Auteur prolifique, il publie des romans tant pour adultes que pour la jeunesse. Son œuvre comprend aujourd’hui 16 romans pour adultes, 6 romans jeunesse, un recueil de nouvelles et un album illustré. Ses livres sont traduits dans 60 langues, ce qui fait de lui l’écrivain irlandais le plus traduit de tous les temps. Critique littéraire régulier pour The Irish Times, il reçoit de nombreuses distinctions, dont quatre Irish Book Awards et le Prix Gustav-Heinemann pour son travail sur l’éducation à l’Holocaust.
En 2019, son roman « My Brother’s Name is Jessica », qui aborde le thème de la transidentité, suscite une vive controverse sur les réseaux sociaux. Ouvertement gay, il évoque régulièrement les difficultés rencontrées durant sa jeunesse dans l’Irlande catholique. En 2023, il se lance dans un ambitieux projet avec « The Elements », une série de quatre nouvelles dont la dernière, « Air », est prévue pour mai 2025. John Boyne vit toujours à Dublin.
Voici notre sélection de ses romans majeurs.
1. Les fureurs invisibles du cœur (2017)
Disponible sur Amazon Disponible à la Fnac
Résumé
Dans l’Irlande catholique conservatrice de 1945, Catherine Goggin, seize ans, est chassée de son village pour être tombée enceinte hors mariage. Réfugiée à Dublin, elle confie son nouveau-né à l’adoption. L’enfant, prénommé Cyril, grandit dans une famille dublinoise aisée et excentrique, qui ne cesse de lui rappeler qu’il n’est pas « un vrai Avery ». À sept ans, il rencontre Julian Woodbead, le fils de l’avocat de son père adoptif, et découvre peu à peu son attirance pour les garçons.
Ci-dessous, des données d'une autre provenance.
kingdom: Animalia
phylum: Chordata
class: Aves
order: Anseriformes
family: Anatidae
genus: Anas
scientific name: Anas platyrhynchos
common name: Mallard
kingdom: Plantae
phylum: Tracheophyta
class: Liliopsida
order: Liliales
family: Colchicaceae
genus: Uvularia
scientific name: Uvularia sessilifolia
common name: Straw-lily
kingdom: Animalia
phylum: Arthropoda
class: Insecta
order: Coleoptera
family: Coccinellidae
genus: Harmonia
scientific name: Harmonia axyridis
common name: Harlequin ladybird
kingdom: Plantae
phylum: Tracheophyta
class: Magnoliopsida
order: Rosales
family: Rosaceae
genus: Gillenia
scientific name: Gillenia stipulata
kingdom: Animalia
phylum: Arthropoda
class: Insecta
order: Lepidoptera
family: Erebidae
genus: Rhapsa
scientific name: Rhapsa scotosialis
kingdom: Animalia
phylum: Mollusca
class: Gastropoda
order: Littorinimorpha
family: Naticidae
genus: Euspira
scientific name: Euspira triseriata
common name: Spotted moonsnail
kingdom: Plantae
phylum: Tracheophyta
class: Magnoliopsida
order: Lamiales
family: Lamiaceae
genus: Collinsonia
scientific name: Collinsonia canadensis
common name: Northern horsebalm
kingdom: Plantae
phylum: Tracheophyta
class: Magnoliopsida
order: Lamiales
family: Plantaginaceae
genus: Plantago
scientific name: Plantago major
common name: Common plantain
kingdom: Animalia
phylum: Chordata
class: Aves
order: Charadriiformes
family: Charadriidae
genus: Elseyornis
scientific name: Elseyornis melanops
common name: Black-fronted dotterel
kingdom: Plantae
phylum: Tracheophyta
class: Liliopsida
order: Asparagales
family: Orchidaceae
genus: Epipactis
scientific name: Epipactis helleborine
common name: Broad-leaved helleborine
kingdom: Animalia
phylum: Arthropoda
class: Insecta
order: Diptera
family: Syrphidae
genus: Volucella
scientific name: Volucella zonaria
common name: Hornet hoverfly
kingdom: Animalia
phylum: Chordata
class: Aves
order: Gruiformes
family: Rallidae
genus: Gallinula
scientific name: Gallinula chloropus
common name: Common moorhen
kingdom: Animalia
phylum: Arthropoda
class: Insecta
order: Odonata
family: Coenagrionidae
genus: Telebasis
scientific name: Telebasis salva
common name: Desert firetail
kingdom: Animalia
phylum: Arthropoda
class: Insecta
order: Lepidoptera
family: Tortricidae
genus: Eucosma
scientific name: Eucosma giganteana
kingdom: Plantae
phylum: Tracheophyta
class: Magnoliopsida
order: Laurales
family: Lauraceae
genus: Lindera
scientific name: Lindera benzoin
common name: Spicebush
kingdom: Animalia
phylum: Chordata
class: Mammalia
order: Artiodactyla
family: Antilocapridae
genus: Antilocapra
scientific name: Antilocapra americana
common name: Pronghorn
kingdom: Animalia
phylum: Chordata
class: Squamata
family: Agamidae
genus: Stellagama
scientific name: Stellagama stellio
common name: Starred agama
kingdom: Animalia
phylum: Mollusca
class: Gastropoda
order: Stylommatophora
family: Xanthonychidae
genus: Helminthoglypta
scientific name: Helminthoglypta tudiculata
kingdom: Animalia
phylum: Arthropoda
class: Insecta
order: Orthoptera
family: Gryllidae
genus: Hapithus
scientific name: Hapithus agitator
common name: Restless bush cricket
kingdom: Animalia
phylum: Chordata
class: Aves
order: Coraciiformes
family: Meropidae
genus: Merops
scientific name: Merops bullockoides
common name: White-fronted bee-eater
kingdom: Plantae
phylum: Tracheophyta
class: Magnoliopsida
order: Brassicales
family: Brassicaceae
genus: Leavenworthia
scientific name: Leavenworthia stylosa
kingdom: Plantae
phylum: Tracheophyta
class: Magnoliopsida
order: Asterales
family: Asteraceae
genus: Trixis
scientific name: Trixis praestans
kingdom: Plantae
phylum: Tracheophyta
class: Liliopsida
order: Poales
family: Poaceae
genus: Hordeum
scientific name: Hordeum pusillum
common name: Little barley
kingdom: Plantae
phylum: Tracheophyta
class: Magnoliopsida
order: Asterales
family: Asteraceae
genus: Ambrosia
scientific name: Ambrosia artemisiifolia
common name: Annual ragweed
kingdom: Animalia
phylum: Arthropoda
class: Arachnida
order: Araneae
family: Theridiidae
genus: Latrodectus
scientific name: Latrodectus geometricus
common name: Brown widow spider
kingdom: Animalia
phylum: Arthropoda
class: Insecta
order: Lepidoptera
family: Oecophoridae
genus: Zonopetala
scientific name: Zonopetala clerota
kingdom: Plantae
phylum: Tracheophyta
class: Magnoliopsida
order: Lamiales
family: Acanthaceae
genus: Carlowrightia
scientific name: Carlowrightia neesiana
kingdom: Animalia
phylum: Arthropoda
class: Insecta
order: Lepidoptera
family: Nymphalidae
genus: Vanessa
Dans une Irlande où l’homosexualité est un crime passible de prison, Cyril mène une double vie faite de rencontres furtives et de mensonges. Son parcours le conduit d’Amsterdam à New York, où il affronte l’épidémie de sida, avant de revenir dans son pays natal. Pendant soixante-dix ans, il cherche sa place, son identité et l’acceptation de qui il est vraiment.
Autour du livre
Inspiré par le référendum irlandais sur le mariage homosexuel de 2015, « Les fureurs invisibles du cœur » de John Boyne brosse un portrait sans concession de l’évolution sociale de l’Irlande sur sept décennies, à travers le destin de Cyril Avery. Le découpage temporel, qui fait progresser le récit par bonds de sept ans, structure habilement cette fresque monumentale qui débute en 1945 et s’achève en 2015.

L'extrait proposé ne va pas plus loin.